Manna’s six-piece band was made up of Africa Mercy’s musically-inclined crew — the pianist was the ship’s captain’s wife. Manna scanned all her sheet music and sent it over in advance via Dropbox so the band could rehearse on their own time as they only had an hour to rehearse together before the show.

“I thought I was getting jazz musicians,” says Manna. “I had to cut that hip chic jazz and groovy talk really quickly. I had to let them know what a head was, what a tag was. You can’t just YouTube it on the ship.”

But the two-hour performance went off without a hitch. The band performed 11 jazz and 10 gospel tunes for the crowd of more than 300. The performance was also broadcast to screens in each of the ship’s wards for patients to see.

Manna is the spokesperson and event coordinator for the Canadian branch of Mercy Ships, based right here in Victoria. She took on the gig almost a year ago.

“I didn’t even know they existed,” says Manna. “When I heard the motto ‘Bringing hope and healing to the forgotten poor,’ I thought ‘Oh my God. This is my calling.’ I’ve been so fortunate in my life and He blessed me with talents and said to me ‘Now go help my people.’”

Manna was so inspired to begin her journey with Mercy Ships that she started early, working an entire month for free.

Manna is one of seven employees working for the local branch. Her mandate is to create awareness and raise funds for the operations.

Manna is hoping to find a donor to help fund the recording of an album, with proceeds of sales going to Mercy Ships.

Born in Edmonton, Manna is no stranger to the stage — even those in war-torn and impoverished countries. She was named Klondike Kate, the ambassador for the City of Edmonton in 1999-2000 and has performed for prime ministers, with Grammy winners and has travelled to Italy and Bosnia to perform for the Canadian Forces.

Manna also owns the Maria Manna Etiquette and Finishing School, which she opened after moving to Victoria in 2000. M

 

Manna is hosting a presentation about her vision trip with Mercy Ships Fri., April 12 at 7pm at Church of the Advent (510 Mount View). Free. mercyships.ca

 

About Mercy Ships

 

Mercy Ships is a global charity that provides health care and community development services to those who need it most, completely free of charge. All health care professionals on board pay their own way and volunteer their time.
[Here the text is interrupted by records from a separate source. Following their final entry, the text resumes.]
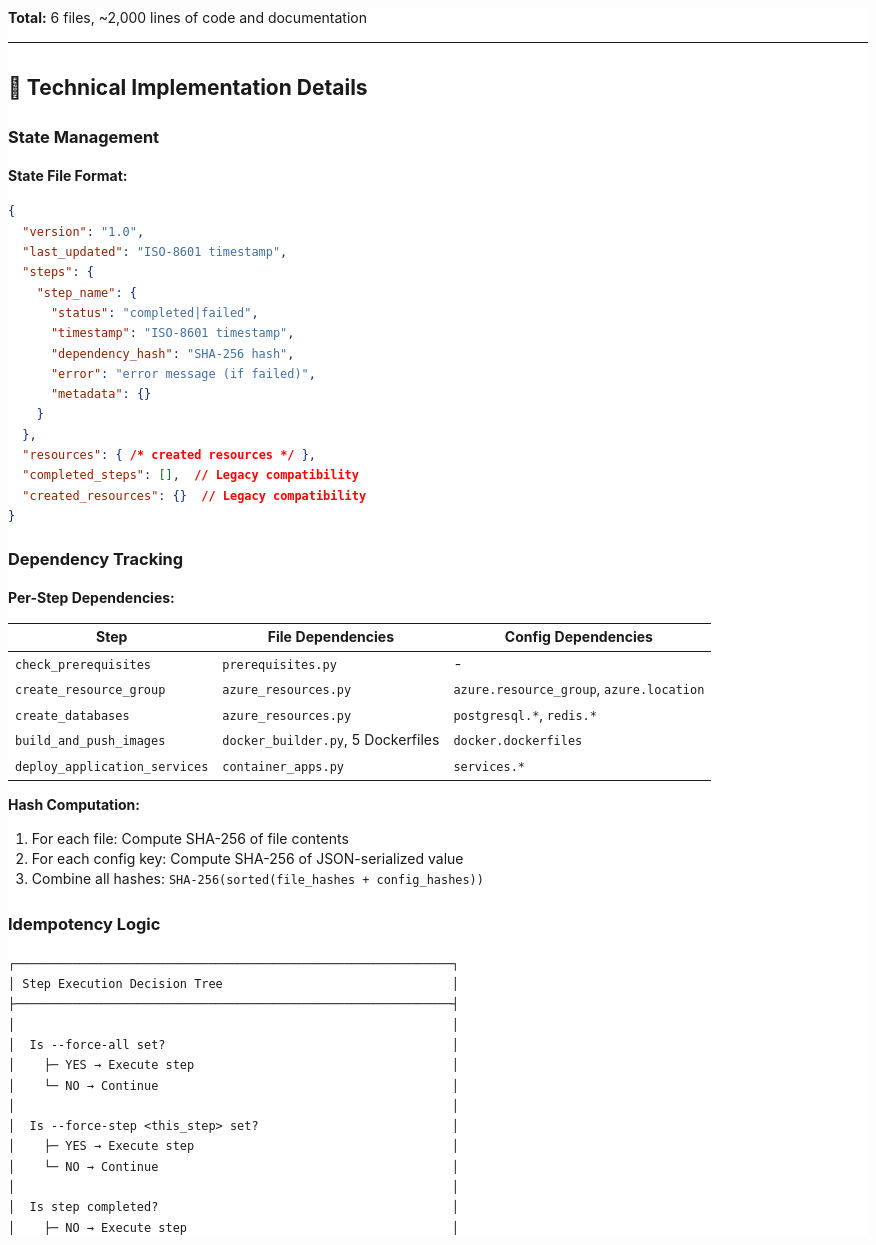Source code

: **Total:** 6 files, ~2,000 lines of code and documentation

---

## 🔧 Technical Implementation Details

### State Management

**State File Format:**
```json
{
  "version": "1.0",
  "last_updated": "ISO-8601 timestamp",
  "steps": {
    "step_name": {
      "status": "completed|failed",
      "timestamp": "ISO-8601 timestamp",
      "dependency_hash": "SHA-256 hash",
      "error": "error message (if failed)",
      "metadata": {}
    }
  },
  "resources": { /* created resources */ },
  "completed_steps": [],  // Legacy compatibility
  "created_resources": {}  // Legacy compatibility
}
```

### Dependency Tracking

**Per-Step Dependencies:**

| Step | File Dependencies | Config Dependencies |
|------|-------------------|---------------------|
| `check_prerequisites` | `prerequisites.py` | - |
| `create_resource_group` | `azure_resources.py` | `azure.resource_group`, `azure.location` |
| `create_databases` | `azure_resources.py` | `postgresql.*`, `redis.*` |
| `build_and_push_images` | `docker_builder.py`, 5 Dockerfiles | `docker.dockerfiles` |
| `deploy_application_services` | `container_apps.py` | `services.*` |

**Hash Computation:**
1. For each file: Compute SHA-256 of file contents
2. For each config key: Compute SHA-256 of JSON-serialized value
3. Combine all hashes: `SHA-256(sorted(file_hashes + config_hashes))`

### Idempotency Logic

```
┌─────────────────────────────────────────────────────────────┐
│ Step Execution Decision Tree                                │
├─────────────────────────────────────────────────────────────┤
│                                                             │
│  Is --force-all set?                                        │
│    ├─ YES → Execute step                                    │
│    └─ NO → Continue                                         │
│                                                             │
│  Is --force-step <this_step> set?                           │
│    ├─ YES → Execute step                                    │
│    └─ NO → Continue                                         │
│                                                             │
│  Is step completed?                                         │
│    ├─ NO → Execute step                                     │
```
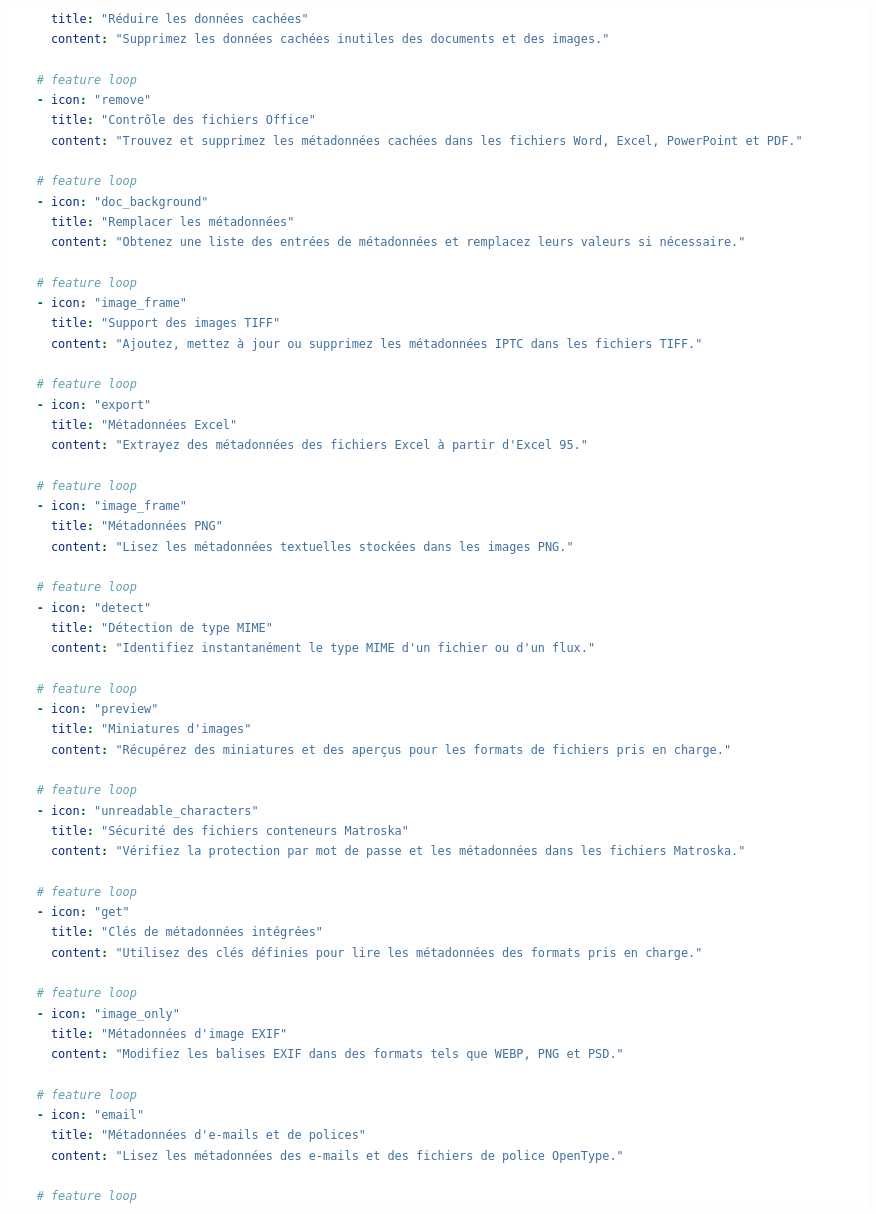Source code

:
 ```yaml
      title: "Réduire les données cachées"
      content: "Supprimez les données cachées inutiles des documents et des images."

    # feature loop
    - icon: "remove"
      title: "Contrôle des fichiers Office"
      content: "Trouvez et supprimez les métadonnées cachées dans les fichiers Word, Excel, PowerPoint et PDF."

    # feature loop
    - icon: "doc_background"
      title: "Remplacer les métadonnées"
      content: "Obtenez une liste des entrées de métadonnées et remplacez leurs valeurs si nécessaire."

    # feature loop
    - icon: "image_frame"
      title: "Support des images TIFF"
      content: "Ajoutez, mettez à jour ou supprimez les métadonnées IPTC dans les fichiers TIFF."

    # feature loop
    - icon: "export"
      title: "Métadonnées Excel"
      content: "Extrayez des métadonnées des fichiers Excel à partir d'Excel 95."

    # feature loop
    - icon: "image_frame"
      title: "Métadonnées PNG"
      content: "Lisez les métadonnées textuelles stockées dans les images PNG."

    # feature loop
    - icon: "detect"
      title: "Détection de type MIME"
      content: "Identifiez instantanément le type MIME d'un fichier ou d'un flux."

    # feature loop
    - icon: "preview"
      title: "Miniatures d'images"
      content: "Récupérez des miniatures et des aperçus pour les formats de fichiers pris en charge."

    # feature loop
    - icon: "unreadable_characters"
      title: "Sécurité des fichiers conteneurs Matroska"
      content: "Vérifiez la protection par mot de passe et les métadonnées dans les fichiers Matroska."

    # feature loop
    - icon: "get"
      title: "Clés de métadonnées intégrées"
      content: "Utilisez des clés définies pour lire les métadonnées des formats pris en charge."

    # feature loop
    - icon: "image_only"
      title: "Métadonnées d'image EXIF"
      content: "Modifiez les balises EXIF dans des formats tels que WEBP, PNG et PSD."

    # feature loop
    - icon: "email"
      title: "Métadonnées d'e-mails et de polices"
      content: "Lisez les métadonnées des e-mails et des fichiers de police OpenType."

    # feature loop
```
Since its inception in 1978, Mercy Ships has performed more than two million services, including more than 18,000 operations (Cleft lip and palate reconstruction, cataract removal, orthopaedic and facial reconstructions, tumor removal and obstetric fistula repair), 110,000 dental treatments and 350 construction and agriculture projects (schools, clinics, orphanages and water wells) in villages around the world.

 

MV Africa Mercy

 

The MV Africa Mercy is the world’s largest non-governmental hospital ship. It began its mission in Liberia in 2007. It has been in port at Conakry, Guinea since August 2012 and, after a two-month refit in the Canary Islands, will depart on its next 10-month mission to the Republic of Congo in July.

The ship features accommodations for 484 crew members (including families) in 126 cabins, a day care centre, a school, a library, a laundromat, supermarket, restaurant, gym, shops and a Starbucks cafe. Almost 30 vehicles travel with the ship for land-based operations.

Medical capabilities include six operating theatres, X-ray, CT scans, intensive care unit, ophthalmic unit, laboratories and a 78-bed recovery ward.